Saya adalah seorang pemuda, hidup di tengah keluarga bangsawan menengah ke atas. Ayah saya seorang perwira berpangkat tinggi, keturunan “Pasha” yang sangat terhormat di negeri yang tidak disebutkan namanya. Ibu saya tak kalah terhormatnya, seorang lady dari keluarga bangsawan terkemuka di Tanah kelahirannya, ia berpendidikan tinggi, pakar ekonomi lulusan terbaik yang memegang jabatan penting dan sangat dihormati kalangan elit politik negeri ini.
Saya anak sulung, adik saya dua, lelaki dan perempuan. Kami hidup dalam suasana kebangsawanan dengan aturan hidup tersendiri. Perjalanan hidup sepenuhnya diatur dengan undang-undang dan norma kebangsawanan. Keluarga besar kami hanya mengenal pergaulan dengan kalangan bangsawan atau kalangan high class sepadan! Entah mengapa, saya merasa tidak puas dengan cara hidup seperti ini. Saya merasa terkongkong dan terbelenggu oleh golongan sosial yang didewa-dewakan keluarga. Saya tidak merasakan hidup sebenarnya yang saya cari (bak hidup dalam penjara). Saya lebih merasa hidup? justru saat bergaul dengan teman-teman dan kalangan bawahan yang menghadapi kehidupan dengan penuh tentangan dan perjuangan. Hal ini ternyata membuat keluarga saya gusar, mereka menganggap saya ceroboh dan tidak bisa menjaga status sosial keluarga. Pergaulan saya dengan orang-orang yang selalu basah keringat dalam mencari pengalas perut dan sesuap nasi dianggap memalukan keluarga. Namun saya tidak ambil peduli.

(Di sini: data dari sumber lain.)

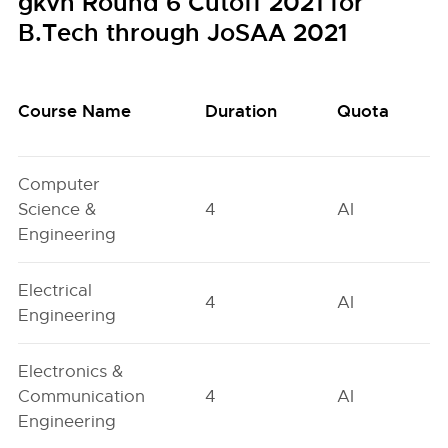
gkvh Round 6 Cutoff 2021 for
B.Tech through JoSAA 2021
Course Name
Duration
Quota
Computer
Science &
4
AI
Engineering
Electrical
4
AI
Engineering
Electronics &
Communication
4
AI
Engineering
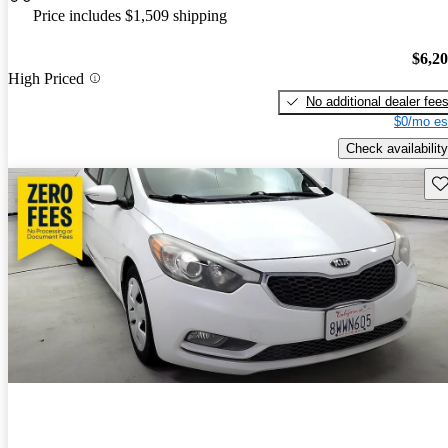
Price includes $1,509 shipping
$6,2
High Priced
No additional dealer fee
$0/mo es
Check availability
Sav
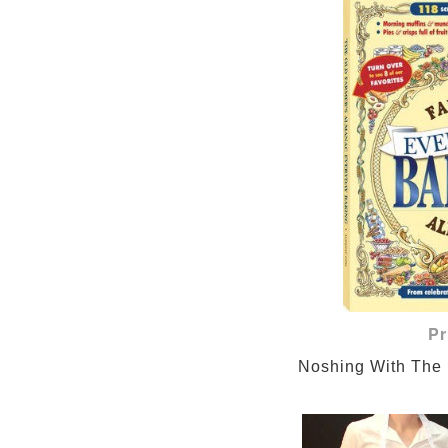
Pr
Noshing With The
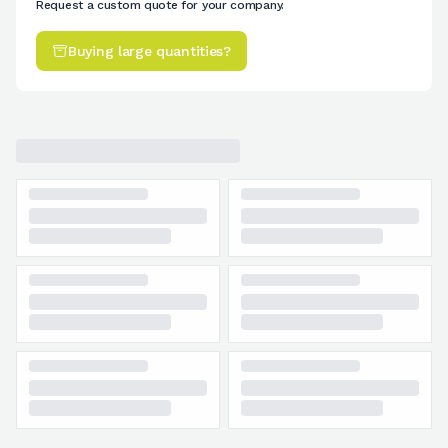
Request a custom quote for your company.
Buying large quantities?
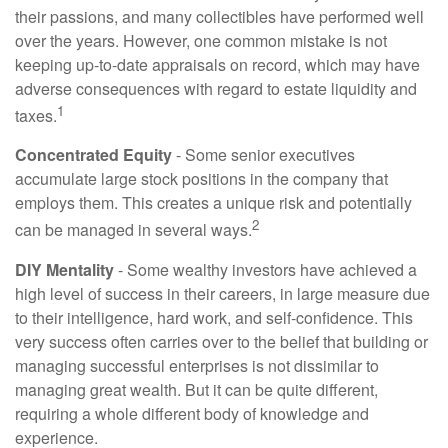
their passions, and many collectibles have performed well
over the years. However, one common mistake is not
keeping up-to-date appraisals on record, which may have
adverse consequences with regard to estate liquidity and
1
taxes.
Concentrated Equity
- Some senior executives
accumulate large stock positions in the company that
employs them. This creates a unique risk and potentially
2
can be managed in several ways.
DIY Mentality
- Some wealthy investors have achieved a
high level of success in their careers, in large measure due
to their intelligence, hard work, and self-confidence. This
very success often carries over to the belief that building or
managing successful enterprises is not dissimilar to
managing great wealth. But it can be quite different,
requiring a whole different body of knowledge and
experience.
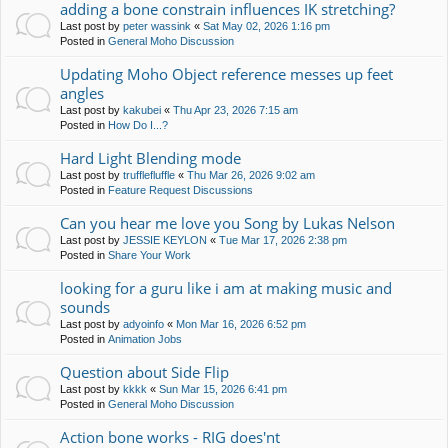
adding a bone constrain influences IK stretching?
Last post by
peter wassink
«
Sat May 02, 2026 1:16 pm
Posted in
General Moho Discussion
Updating Moho Object reference messes up feet
angles
Last post by
kakubei
«
Thu Apr 23, 2026 7:15 am
Posted in
How Do I...?
Hard Light Blending mode
Last post by
trufflefluffle
«
Thu Mar 26, 2026 9:02 am
Posted in
Feature Request Discussions
Can you hear me love you Song by Lukas Nelson
Last post by
JESSIE KEYLON
«
Tue Mar 17, 2026 2:38 pm
Posted in
Share Your Work
looking for a guru like i am at making music and
sounds
Last post by
adyoinfo
«
Mon Mar 16, 2026 6:52 pm
Posted in
Animation Jobs
Question about Side Flip
Last post by
kkkk
«
Sun Mar 15, 2026 6:41 pm
Posted in
General Moho Discussion
Action bone works - RIG does'nt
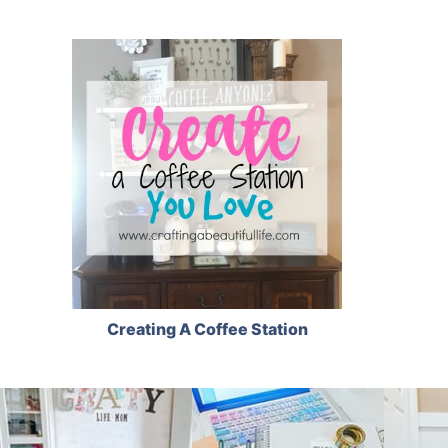
Creating A Coffee Station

Di tempat saya menimba ilmu, saya jatuh cinta pada teman seperguruan. Seorang gadis yang penuh pesona zahir batin. Saya tertarik dengan kesederhanaan, kesahajaan dan kemuliaan akhlaknya. Dari keteduhan wajahnya saya menangkap dalam relung hatinya tersimpan kesetiaan dan kelembutan tiada tara. Kecantikan dan kecerdasannya sangat menakjubkan. Ia gadis yang beradab dan berprestasi, sama seperti saya.
Cinta pun bersambut. Dia ternyata juga merasakan apa saya yang saya rasakan. Saya merasa telah menemukan pasangan hidup yang tepat. Kami berjanji untuk menempatkan cinta ini dalam ikatan suci yang diredhai Allah, yaitu ikatan pernikahan.
Akhirnya kami berdua lulus dengan nilai tertinggi di fakultas dengan gelar mahasiswa mahasiswi teladan. Maka datanglah saatnya untuk mewujudkan impian kami berdua menjadi kenyataan. Kami ingin memadu cinta penuh bahagia di jalan yang lurus. Saya berkeinginan untuk melamar dan menikahi gadis pujaan hati pada keluarga. Saya ajak dia berkunjung ke rumah. Ayah, ibu dan saudara saya semuanya takjub dengan kecantikan, kelembutan, dan kecerdasannya. Ibu saya memuji cita rasanya dalam memilih warna pakaian serta tutur bahasanya yang halus.
Seusai kunjungan itu, ayah bertanya tentang pekerjaan ayahnya. Saya pun memberi tau, serta merta meledaklah badai kemarahan ayah saya dan terus membanting gelas yang ada di dekatnya. Bahkan beliau mengancam “Pernikahan ini tidak boleh terjadi selamanya!” Bapak saya menegaskan bahwa selama ia masih hidup rancangan pernikahan dengan gadis berakhlak mulia itu tidak boleh terjadi. Pembuluh otak saya nyaris pecah pada saat itu menahan remuk redam kepedihan batin yang tak terkira.